### TEXTO FORNECIDO
»»
O francês fundou em 1982, com o filho, um dos principais laboratórios cariocas de revelação, o Kronokroma FOTO: JEAN-MARC FERRIÈRE_2014
Rio em obras
Milan Alram fotografou a modernização da cidade entre os anos 50 e 60
Joaquim Marçal Ferreira de Andrade | Edição 119, Agosto 2016
Em abril de 1939, a família Alram desembarcava da França no porto do Rio de Janeiro. Com os filhos Claude e Milan, o casal Joseph e Irma fugia da guerra iminente. Três meses antes, o poeta Paul Valéry proferira um discurso na Sorbonne em homenagem ao centenário do daguerreótipo, processo fotográfico criado e patenteado pelos franceses. Na época, Milan tinha 13 anos incompletos e jamais havia tirado uma foto, à diferença de outros estrangeiros que já dominavam o ofício quando vieram para cá.
««
### TAREFAS DO EXERCÍCIO
• a. Traduza para o inglês esta frase do texto sobre Milan Alram: "Em abril de 1939, a família Alram desembarcava da França no porto do Rio de Janeiro."
• b. Segundo o texto sobre Milan Alram, que idade ele tinha quando a família chegou ao Rio?
• c. No texto sobre Milan Alram, transcreva o trecho que vai de "O francês fundou" até "vieram para cá.".
A listagem que vem depois é um material à parte, separado do texto.

[Registros salvos]
»»
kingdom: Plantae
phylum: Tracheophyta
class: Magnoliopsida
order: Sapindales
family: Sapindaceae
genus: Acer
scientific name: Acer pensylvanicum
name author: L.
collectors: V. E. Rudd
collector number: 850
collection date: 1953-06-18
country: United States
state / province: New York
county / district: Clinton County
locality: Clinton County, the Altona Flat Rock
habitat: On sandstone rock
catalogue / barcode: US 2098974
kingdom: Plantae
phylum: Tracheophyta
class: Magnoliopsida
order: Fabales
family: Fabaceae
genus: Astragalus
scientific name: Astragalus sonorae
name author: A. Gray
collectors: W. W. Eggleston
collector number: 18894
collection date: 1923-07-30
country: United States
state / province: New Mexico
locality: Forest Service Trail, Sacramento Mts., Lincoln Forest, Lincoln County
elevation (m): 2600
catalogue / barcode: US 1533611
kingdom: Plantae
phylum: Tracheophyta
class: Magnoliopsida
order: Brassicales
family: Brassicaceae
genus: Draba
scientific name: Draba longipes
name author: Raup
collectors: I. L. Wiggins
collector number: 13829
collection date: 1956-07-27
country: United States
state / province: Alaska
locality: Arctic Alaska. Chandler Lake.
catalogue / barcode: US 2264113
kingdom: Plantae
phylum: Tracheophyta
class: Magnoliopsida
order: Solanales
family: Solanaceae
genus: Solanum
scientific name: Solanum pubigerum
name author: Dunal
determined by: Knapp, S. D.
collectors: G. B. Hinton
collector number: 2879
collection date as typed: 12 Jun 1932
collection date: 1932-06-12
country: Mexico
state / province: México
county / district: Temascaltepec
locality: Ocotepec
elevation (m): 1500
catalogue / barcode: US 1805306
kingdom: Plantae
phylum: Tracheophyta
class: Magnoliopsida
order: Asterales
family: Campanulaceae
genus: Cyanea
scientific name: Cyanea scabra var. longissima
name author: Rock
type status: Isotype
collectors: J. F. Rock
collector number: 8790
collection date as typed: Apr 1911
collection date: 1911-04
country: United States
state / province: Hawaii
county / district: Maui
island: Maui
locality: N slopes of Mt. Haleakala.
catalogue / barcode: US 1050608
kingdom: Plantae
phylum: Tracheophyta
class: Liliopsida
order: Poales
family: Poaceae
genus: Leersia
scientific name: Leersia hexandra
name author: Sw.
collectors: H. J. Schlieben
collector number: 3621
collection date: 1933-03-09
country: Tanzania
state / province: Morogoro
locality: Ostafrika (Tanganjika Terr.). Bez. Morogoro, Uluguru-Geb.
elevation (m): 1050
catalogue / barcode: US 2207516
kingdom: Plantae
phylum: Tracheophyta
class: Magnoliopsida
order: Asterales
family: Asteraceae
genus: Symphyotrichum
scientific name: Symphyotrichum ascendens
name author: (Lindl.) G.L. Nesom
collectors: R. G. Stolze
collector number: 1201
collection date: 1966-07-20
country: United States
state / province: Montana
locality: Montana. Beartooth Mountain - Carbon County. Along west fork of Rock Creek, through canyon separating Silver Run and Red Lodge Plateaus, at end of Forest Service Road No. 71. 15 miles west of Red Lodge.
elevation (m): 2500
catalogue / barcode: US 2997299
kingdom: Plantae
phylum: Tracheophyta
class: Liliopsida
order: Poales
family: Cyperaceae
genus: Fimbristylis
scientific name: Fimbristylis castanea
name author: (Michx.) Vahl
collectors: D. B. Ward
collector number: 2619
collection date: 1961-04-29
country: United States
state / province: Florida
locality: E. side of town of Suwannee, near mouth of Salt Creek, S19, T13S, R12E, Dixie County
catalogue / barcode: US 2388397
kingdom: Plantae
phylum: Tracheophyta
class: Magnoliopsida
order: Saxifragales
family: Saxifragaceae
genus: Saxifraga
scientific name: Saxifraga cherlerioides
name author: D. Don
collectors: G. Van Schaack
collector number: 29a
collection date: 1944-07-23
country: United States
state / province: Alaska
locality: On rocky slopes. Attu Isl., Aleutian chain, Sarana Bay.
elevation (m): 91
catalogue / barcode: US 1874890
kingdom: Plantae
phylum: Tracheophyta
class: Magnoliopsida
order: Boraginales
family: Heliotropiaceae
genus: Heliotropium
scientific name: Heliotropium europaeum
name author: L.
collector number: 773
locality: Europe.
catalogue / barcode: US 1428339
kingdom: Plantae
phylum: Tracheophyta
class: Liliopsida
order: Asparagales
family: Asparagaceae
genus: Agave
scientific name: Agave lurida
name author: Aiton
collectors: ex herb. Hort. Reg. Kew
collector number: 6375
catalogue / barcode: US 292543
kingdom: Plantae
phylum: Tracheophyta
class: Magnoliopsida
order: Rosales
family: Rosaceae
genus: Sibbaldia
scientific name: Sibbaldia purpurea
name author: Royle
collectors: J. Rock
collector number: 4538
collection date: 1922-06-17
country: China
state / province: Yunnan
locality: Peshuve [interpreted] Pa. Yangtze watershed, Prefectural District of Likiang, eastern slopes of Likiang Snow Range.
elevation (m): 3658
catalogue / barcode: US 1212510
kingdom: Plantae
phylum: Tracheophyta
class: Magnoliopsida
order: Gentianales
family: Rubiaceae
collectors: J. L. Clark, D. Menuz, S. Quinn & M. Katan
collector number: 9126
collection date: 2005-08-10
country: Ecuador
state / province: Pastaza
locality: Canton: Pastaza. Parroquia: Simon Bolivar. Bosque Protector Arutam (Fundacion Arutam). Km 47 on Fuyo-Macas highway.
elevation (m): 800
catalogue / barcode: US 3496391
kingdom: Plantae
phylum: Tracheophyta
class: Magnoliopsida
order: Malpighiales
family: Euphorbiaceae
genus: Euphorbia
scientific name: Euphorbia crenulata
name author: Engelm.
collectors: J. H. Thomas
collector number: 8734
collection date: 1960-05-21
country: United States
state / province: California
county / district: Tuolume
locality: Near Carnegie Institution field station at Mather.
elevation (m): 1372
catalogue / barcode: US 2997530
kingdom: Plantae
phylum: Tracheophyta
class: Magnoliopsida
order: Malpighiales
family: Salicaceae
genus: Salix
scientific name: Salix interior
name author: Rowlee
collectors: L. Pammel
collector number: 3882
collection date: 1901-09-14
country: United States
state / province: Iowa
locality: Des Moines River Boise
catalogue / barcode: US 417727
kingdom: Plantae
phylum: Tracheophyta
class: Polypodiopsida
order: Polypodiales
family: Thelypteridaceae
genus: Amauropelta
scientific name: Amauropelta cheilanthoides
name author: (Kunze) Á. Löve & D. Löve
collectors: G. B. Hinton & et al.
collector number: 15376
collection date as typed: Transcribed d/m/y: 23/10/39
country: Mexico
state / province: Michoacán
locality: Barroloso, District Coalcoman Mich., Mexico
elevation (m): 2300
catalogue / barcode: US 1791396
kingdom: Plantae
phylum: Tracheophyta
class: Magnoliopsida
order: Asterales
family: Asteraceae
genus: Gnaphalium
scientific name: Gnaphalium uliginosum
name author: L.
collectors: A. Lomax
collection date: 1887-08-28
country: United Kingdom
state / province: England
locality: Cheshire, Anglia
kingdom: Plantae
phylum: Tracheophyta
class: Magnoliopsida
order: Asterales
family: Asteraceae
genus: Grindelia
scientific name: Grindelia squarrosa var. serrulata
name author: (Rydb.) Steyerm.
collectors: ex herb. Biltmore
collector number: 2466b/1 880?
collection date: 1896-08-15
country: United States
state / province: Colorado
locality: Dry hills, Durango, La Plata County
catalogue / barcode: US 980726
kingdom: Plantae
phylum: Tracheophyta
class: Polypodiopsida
««
### RESPOSTAS DO EXERCÍCIO
• a. In April 1939, the Alram family was arriving from France at the port of Rio de Janeiro.

• b. Tinha 13 anos incompletos.

• c.
O francês fundou em 1982, com o filho, um dos principais laboratórios cariocas de revelação, o Kronokroma FOTO: JEAN-MARC FERRIÈRE_2014
Rio em obras
Milan Alram fotografou a modernização da cidade entre os anos 50 e 60
Joaquim Marçal Ferreira de Andrade | Edição 119, Agosto 2016
Em abril de 1939, a família Alram desembarcava da França no porto do Rio de Janeiro. Com os filhos Claude e Milan, o casal Joseph e Irma fugia da guerra iminente. Três meses antes, o poeta Paul Valéry proferira um discurso na Sorbonne em homenagem ao centenário do daguerreótipo, processo fotográfico criado e patenteado pelos franceses. Na época, Milan tinha 13 anos incompletos e jamais havia tirado uma foto, à diferença de outros estrangeiros que já dominavam o ofício quando vieram para cá.